I get the same story from the detective every month, so no surprises there. A couple of months ago he gave me a hint of good news, but nothing since.
Posted by Christy at 6:24 PM 0 comments
Sunday, April 27, 2008
The past month, especially last week, has been challenging for me. For the obvious reason of course, another anniversary with no more answers. Adding to the pain, we had a friend die this week in a tragic, freak accident. It brought back a lot of memories from two years ago. Then to top it all off, the topic for my psychology class this week was death, the dying person and grief. What a week! Before I have said, and I truly believe, all of my life experiences up to this point have prepared me for my life now.

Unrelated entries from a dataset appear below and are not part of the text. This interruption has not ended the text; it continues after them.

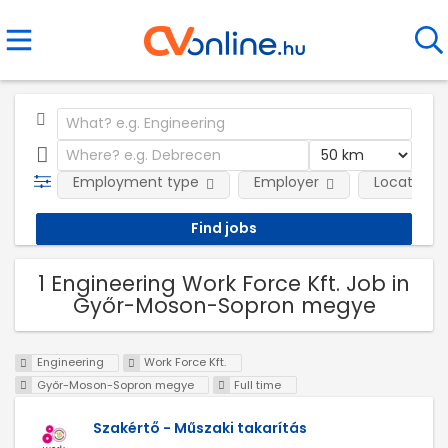
Employment type
Employer
Location
1 Engineering Work Force Kft. Job in
Győr-Moson-Sopron megye
Engineering
Work Force Kft.
Győr-Moson-Sopron megye
Full time
Szakértő - Műszaki takarítás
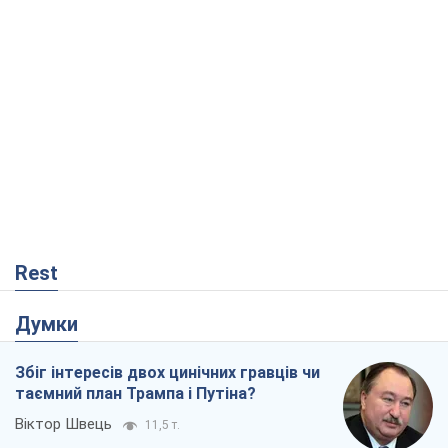
Rest
Думки
Збіг інтересів двох цинічних гравців чи
таємний план Трампа і Путіна?
Віктор Швець
11,5 т.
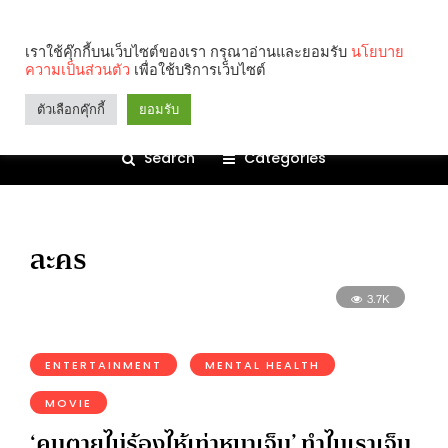
เราใช้คุ๊กกี้บนเว็บไซต์ของเรา กรุณาอ่านและยอมรับ
นโยบาย
ความเป็นส่วนตัว
เพื่อใช้บริการเว็บไซต์
ตัวเลือกคุ๊กกี้
ยอมรับ
Search
Categories
ละคร
3.7K
ENTERTAINMENT
MENTAL HEALTH
MOVIE
‘คนตายไม่ร้องไห้เท่าหมาเจ็บ’ ทำไมเราเจ็บ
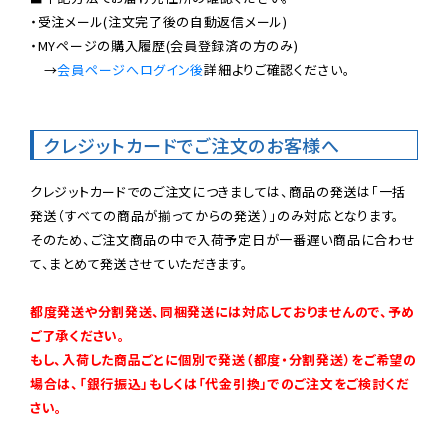
・受注メール(注文完了後の自動返信メール)

・MYページの購入履歴(会員登録済の方のみ)

　→
会員ページへログイン後
詳細よりご確認ください。

クレジットカードでご注文のお客様へ
クレジットカードでのご注文につきましては、商品の発送は「一括
発送（すべての商品が揃ってからの発送）」のみ対応となります。

そのため、ご注文商品の中で入荷予定日が一番遅い商品に合わせ
て、まとめて発送させていただきます。

都度発送や分割発送、同梱発送には対応しておりませんので、予め
ご了承ください。

もし、入荷した商品ごとに個別で発送（都度・分割発送）をご希望の
場合は、「銀行振込」もしくは「代金引換」でのご注文をご検討くだ
さい。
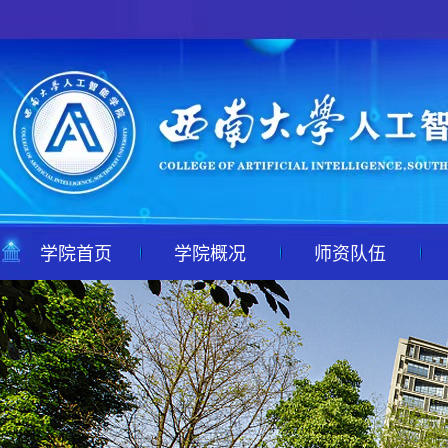
学院首页
学院概况
师资队伍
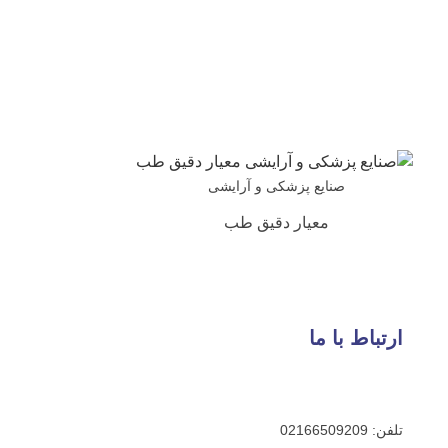
ایع پزشکی و آرایشی
معیار دقیق طب
 ما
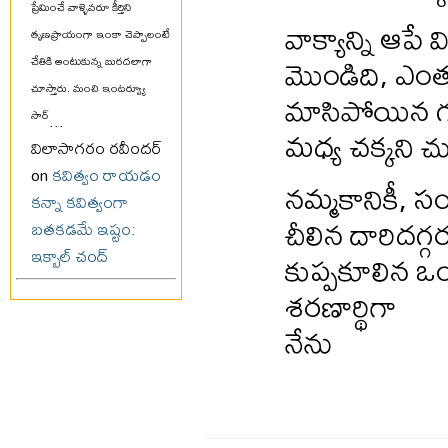
ప్రేమించే వాళ్ళెవరూ కీర్తిని
వాక్యాన్ని ఆపే
తృణప్రాయంగా ఇంకా చెప్పాలంటే
మొండిది, ఎం
చేతికి అంటుకున్న బురదలాగా
చూస్తారు. మంచి ఇంటర్వ్యూ
మాసిపోయిన గ
సార్
...
మధ్య చక్కని చ
విలాసాగరం రవీందర్
on
కవిత్వం రాయడం
నమ్మకానికీ, సం
కన్నా కవిత్వంగా
చీలిన దారిదగ్గ
బతకడమే ఇష్టం:
ఇక్బాల్ చంద్
కుప్పకూలిన ఒ
శరణార్థిగా
నేను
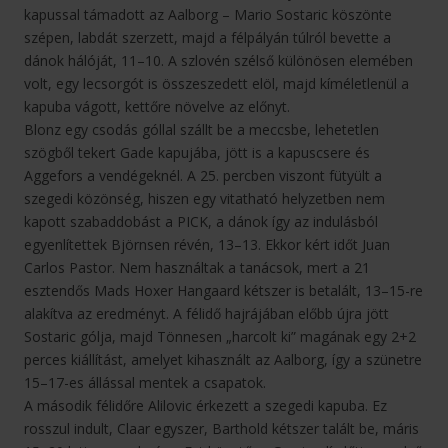
kapussal támadott az Aalborg – Mario Sostaric köszönte
szépen, labdát szerzett, majd a félpályán túlról bevette a
dánok hálóját, 11–10. A szlovén szélső különösen elemében
volt, egy lecsorgót is összeszedett elöl, majd kíméletlenül a
kapuba vágott, kettőre növelve az előnyt.
Blonz egy csodás góllal szállt be a meccsbe, lehetetlen
szögből tekert Gade kapujába, jött is a kapuscsere és
Aggefors a vendégeknél. A 25. percben viszont fütyült a
szegedi közönség, hiszen egy vitatható helyzetben nem
kapott szabaddobást a PICK, a dánok így az indulásból
egyenlítettek Björnsen révén, 13–13. Ekkor kért időt Juan
Carlos Pastor. Nem használtak a tanácsok, mert a 21
esztendős Mads Hoxer Hangaard kétszer is betalált, 13–15-re
alakítva az eredményt. A félidő hajrájában előbb újra jött
Sostaric gólja, majd Tönnesen „harcolt ki” magának egy 2+2
perces kiállítást, amelyet kihasznált az Aalborg, így a szünetre
15–17-es állással mentek a csapatok.
A második félidőre Alilovic érkezett a szegedi kapuba. Ez
rosszul indult, Claar egyszer, Barthold kétszer talált be, máris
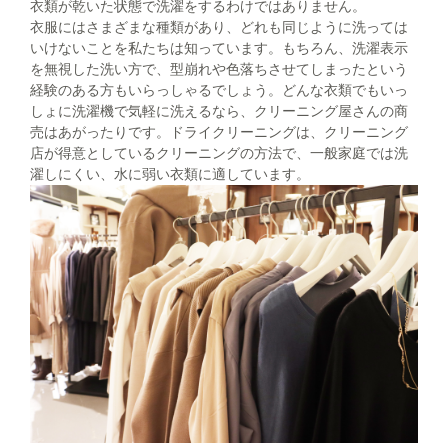
衣類が乾いた状態で洗濯をするわけではありません。
衣服にはさまざまな種類があり、どれも同じように洗っては
いけないことを私たちは知っています。もちろん、洗濯表示
を無視した洗い方で、型崩れや色落ちさせてしまったという
経験のある方もいらっしゃるでしょう。どんな衣類でもいっ
しょに洗濯機で気軽に洗えるなら、クリーニング屋さんの商
売はあがったりです。ドライクリーニングは、クリーニング
店が得意としているクリーニングの方法で、一般家庭では洗
濯しにくい、水に弱い衣類に適しています。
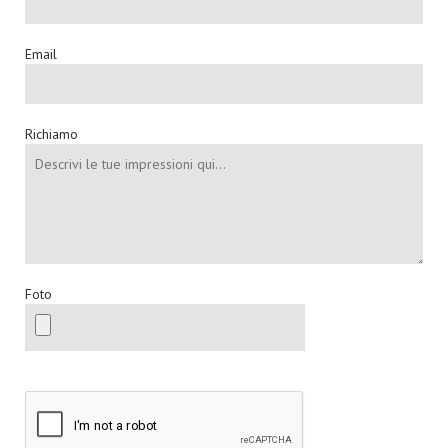
Email
Richiamo
Foto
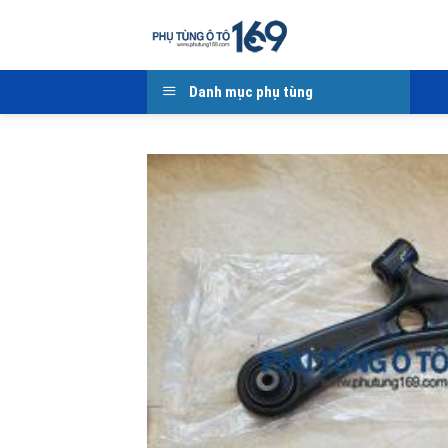
Skip
to
content
Danh mục phụ tùng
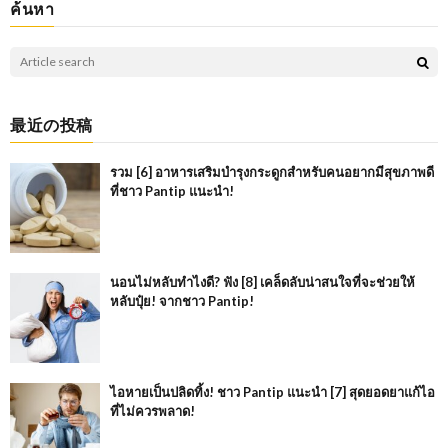
ค้นหา
最近の投稿
รวม [6] อาหารเสริมบำรุงกระดูกสำหรับคนอยากมีสุขภาพดี
ที่ชาว Pantip แนะนำ!
นอนไม่หลับทำไงดี? ฟัง [8] เคล็ดลับน่าสนใจที่จะช่วยให้
หลับปุ๋ย! จากชาว Pantip!
ไอหายเป็นปลิดทิ้ง! ชาว Pantip แนะนำ [7] สุดยอดยาแก้ไอ
ที่ไม่ควรพลาด!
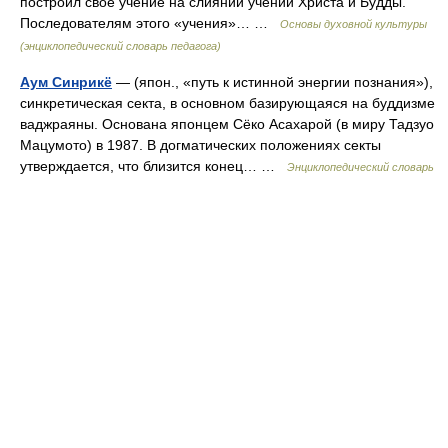
построил свое учение на слиянии учений Христа и Будды.
Последователям этого «учения»… …
Основы духовной культуры
(энциклопедический словарь педагога)
Аум Синрикё
— (япон., «путь к истинной энергии познания»),
синкретическая секта, в основном базирующаяся на буддизме
ваджраяны. Основана японцем Сёко Асахарой (в миру Тадзуо
Мацумото) в 1987. В догматических положениях секты
утверждается, что близится конец… …
Энциклопедический словарь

The project I mentioned in the last post is complete. I can hardly wait to share it with my family and friends. I hoping to have it in hand by the end of the week. Friday I was so intent on completing it, I stayed in front of my laptop most of the day. Did it make me feel better to have it done? Not really, but I did have a sense of accomplishment afterwards.

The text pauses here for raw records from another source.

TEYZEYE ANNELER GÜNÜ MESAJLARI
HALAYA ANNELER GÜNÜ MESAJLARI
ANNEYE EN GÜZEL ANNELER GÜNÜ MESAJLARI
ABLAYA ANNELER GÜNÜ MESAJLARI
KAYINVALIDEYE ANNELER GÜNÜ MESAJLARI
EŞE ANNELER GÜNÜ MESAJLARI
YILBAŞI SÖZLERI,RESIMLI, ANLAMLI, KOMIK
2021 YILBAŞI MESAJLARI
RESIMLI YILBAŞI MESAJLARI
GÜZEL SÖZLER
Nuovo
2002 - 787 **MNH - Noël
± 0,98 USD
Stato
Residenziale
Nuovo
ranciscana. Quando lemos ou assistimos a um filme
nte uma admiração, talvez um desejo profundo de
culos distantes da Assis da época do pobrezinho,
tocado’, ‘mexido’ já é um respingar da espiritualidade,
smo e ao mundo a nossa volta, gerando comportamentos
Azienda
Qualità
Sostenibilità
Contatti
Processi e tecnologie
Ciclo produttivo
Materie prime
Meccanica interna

Also, there is another idea I have been contemplating for a while and I have finally reached a decision. I don't want to give many details, I know some of you will not agree. However, I do plan to share once my idea is completed. . . stay tuned.
Thank you for following me in this horrible journey. I am always encouraged by your kind words and prayer.
Tree of Life (inspires me)
Posted by Christy at 8:58 PM 0 comments
Wednesday, April 23, 2008
Pictures
Ok I have a request from all of you . . . could you please send me any photos you have of mom . . .PLEASE!! Pictures of her alone or her and you or whatever will work. If there is a story that accompanies the picture, share the story with me.
I am working on a project and want to get any and all pictures I can, the more the better. I know I can use the original photo and am not sure about electronic copies from you. But if someone would email me a file I will try it. Of the photos I have, I've used digital pics and files of photos scanned in (you know those before the digital camera?)! If you do send an original, I have every intention of getting it back to you.
Have questions? Need my address? A link to email me is in the "View My Complete Profile" section of this blog. Thanks for all your help!
P.S. I promise to share my creation once I have it completed.
Posted by Christy at 8:28 PM 0 comments
Thursday, April 03, 2008
This week has been such a challenge. . . mom's birthday, the anniversary of finding her, the news story, spring break for Dane, Shannon & Ridge's birthdays. Definitely am emotional roller-coaster.
Thank you to all of my wonderful friends and family who offered words of encouragement, lended an ear to listen, etc. You guys rock! I could not imagine surviving this week without each of you.
Dane being home this week has probably saved me. I have to be mom 1st; I cannot allow myself to get lost in all the emotions happening now. Have I ever mentioned he is the greatest son???
Back to the news interview, I was interested in what Capt. Barbee had to say. I want to call him today for further explanation. You know you can only say so much on TV . . .
Posted by Christy at 7:41 AM 0 comments
Tuesday, April 01, 2008
News Follow-Up
The local news granted my request and are now working on a follow-up story on my mom's murder. A reporter and camerman recently were here and did an interview with me. The story will air at 5 & 6pm tonight on 13WMAZ; for those of you not local, you can see the story at www.13wmaz.com. Not sure when it will be posted there. . .
The interview was more emotional than I thought it would be. I am hoping that maybe, just maybe, re-airing of the story will help someone to remember something. As I told the reporter, I am hoping memories of the incident are haunting someone, and will lead them to tell what they know.